= Beginning of Section =

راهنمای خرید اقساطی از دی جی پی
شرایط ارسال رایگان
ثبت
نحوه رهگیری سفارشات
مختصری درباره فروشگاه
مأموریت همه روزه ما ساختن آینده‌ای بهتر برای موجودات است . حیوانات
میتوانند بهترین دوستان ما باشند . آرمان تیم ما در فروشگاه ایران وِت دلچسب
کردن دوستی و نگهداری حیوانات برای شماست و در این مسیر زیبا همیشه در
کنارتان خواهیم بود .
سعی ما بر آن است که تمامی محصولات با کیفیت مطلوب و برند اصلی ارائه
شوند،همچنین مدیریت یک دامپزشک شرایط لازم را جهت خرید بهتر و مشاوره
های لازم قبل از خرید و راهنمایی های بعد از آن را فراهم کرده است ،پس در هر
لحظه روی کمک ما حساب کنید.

= End of Section =

§ Exercise goal
Find the lines above that contain the string "خرید" and answer with how many there are, nothing else.

§ Response area
3